The result has been unfolding since January in a seven-part series we have labeled "The Reckoning."
In this series, reporters have looked first-hand at issues ranging from who is struggling at a personal level with pending cuts in state services such as personal care assistants and rent subsidies to what the impact would be on businesses if we taxed food or clothing or professional services to maintain Minnesota's spending levels.
They've asked tough questions about backlogs in the state courts and the quality of education in our schools.
The last installment, today, explores whether the state can afford its current level of state employees, and accompanying benefits, some of which are more generous than the private sector delivers.
In every story, there are strong arguments on every side of the debate -- and clear winners and losers, depending on what our Legislature and governor ultimately decide.
Any way you look at this problem, it's inevitable that a lot of people are going to feel real pain.
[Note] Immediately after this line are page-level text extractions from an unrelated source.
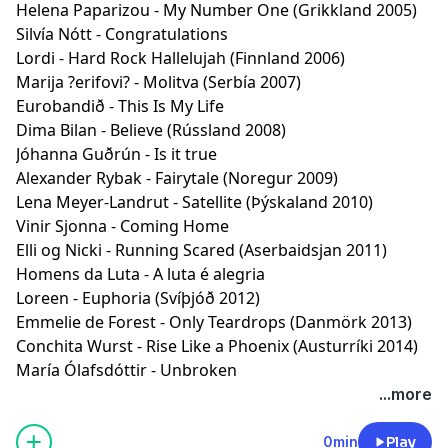
Helena Paparizou - My Number One (Grikkland 2005)
Silvía Nótt - Congratulations
Lordi - Hard Rock Hallelujah (Finnland 2006)
Marija ?erifovi? - Molitva (Serbía 2007)
Eurobandið - This Is My Life
Dima Bilan - Believe (Rússland 2008)
Jóhanna Guðrún - Is it true
Alexander Rybak - Fairytale (Noregur 2009)
Lena Meyer-Landrut - Satellite (Þýskaland 2010)
Vinir Sjonna - Coming Home
Elli og Nicki - Running Scared (Aserbaidsjan 2011)
Homens da Luta - A luta é alegria
Loreen - Euphoria (Svíþjóð 2012)
Emmelie de Forest - Only Teardrops (Danmörk 2013)
Conchita Wurst - Rise Like a Phoenix (Austurríki 2014)
María Ólafsdóttir - Unbroken
...more
0min
Play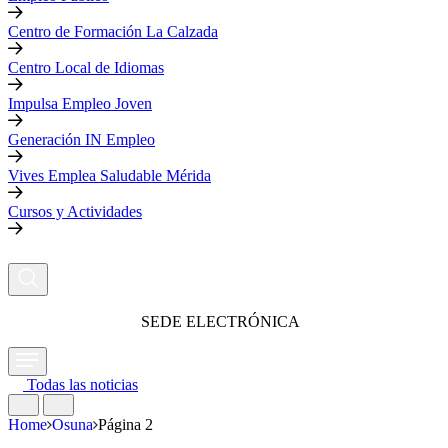
Centro de Formación La Calzada
Centro Local de Idiomas
Impulsa Empleo Joven
Generación IN Empleo
Vives Emplea Saludable Mérida
Cursos y Actividades
SEDE ELECTRÓNICA
Todas las noticias
Home
Osuna
Página 2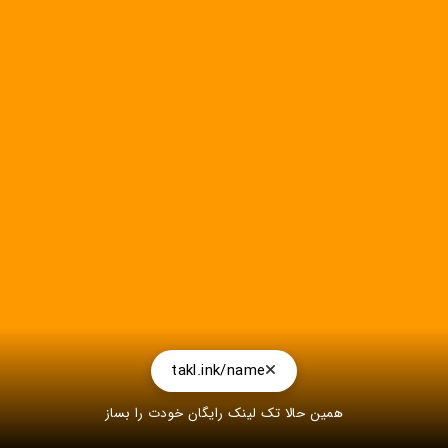
takl.ink/name
همین حالا تک لینک رایگان خودت را بساز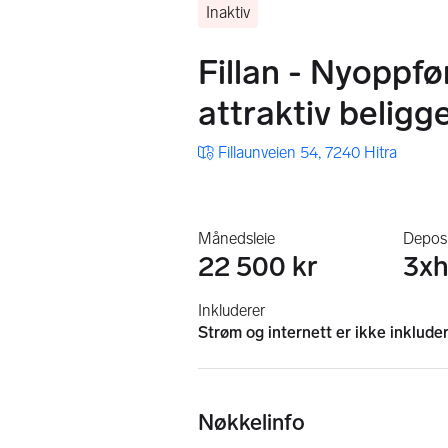
Inaktiv
Fillan - Nyoppf
attraktiv beligge
Fillaunveien 54, 7240 Hitra
Månedsleie
Depos
22 500 kr
3xh
Inkluderer
Strøm og internett er ikke inkludert
Nøkkelinfo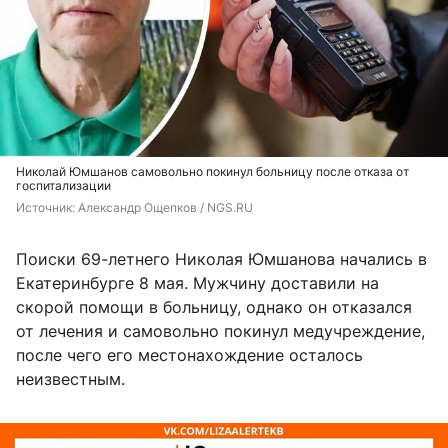
Николай Юмшанов самовольно покинул больницу после отказа от
госпитализации
Источник: 
Александр
Ощепков
 / NGS.RU
Поиски 69-летнего Николая Юмшанова начались в
Екатеринбурге 8 мая. Мужчину доставили на
скорой помощи в больницу, однако он отказался
от лечения и самовольно покинул медучреждение,
после чего его местонахождение осталось
неизвестным.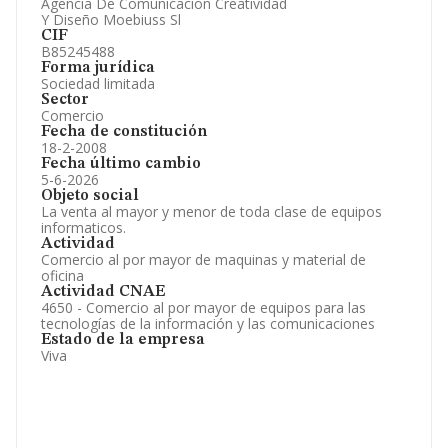
Agencia De Comunicacion Creatividad
Y Diseño Moebiuss Sl
CIF
B85245488
Forma jurídica
Sociedad limitada
Sector
Comercio
Fecha de constitución
18-2-2008
Fecha último cambio
5-6-2026
Objeto social
La venta al mayor y menor de toda clase de equipos
informaticos.
Actividad
Comercio al por mayor de maquinas y material de
oficina
Actividad CNAE
4650 - Comercio al por mayor de equipos para las
tecnologías de la información y las comunicaciones
Estado de la empresa
Viva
"This really is a reckoning for Minnesota, and our goal has been to take readers deep inside of it, to have them think about and feel the hard choices ahead," said Managing Editor Rene Sanchez, who has worked with the news departments to oversee this project.
As a longtime editor, I know that issue stories are not necessarily the sexiest of topics to read in your state newspaper or on its website. That's why we've tried to humanize these stories by exploring what they mean in the lives of everyday Minnesotans who are running a business or going to a school or who are personally in need of help.
Whether the content is popular or not, this is one of those times when I believe that it is our job to put the question of money and services front and center for readers so that they fully understand the complexities of the difficult choices facing our state.
The reckoning at hand will affect every single one of us, either in terms of the taxes we pay or the services we get from our state and local governments.
Nancy Barnes is editor and senior vice president of the Star Tribune.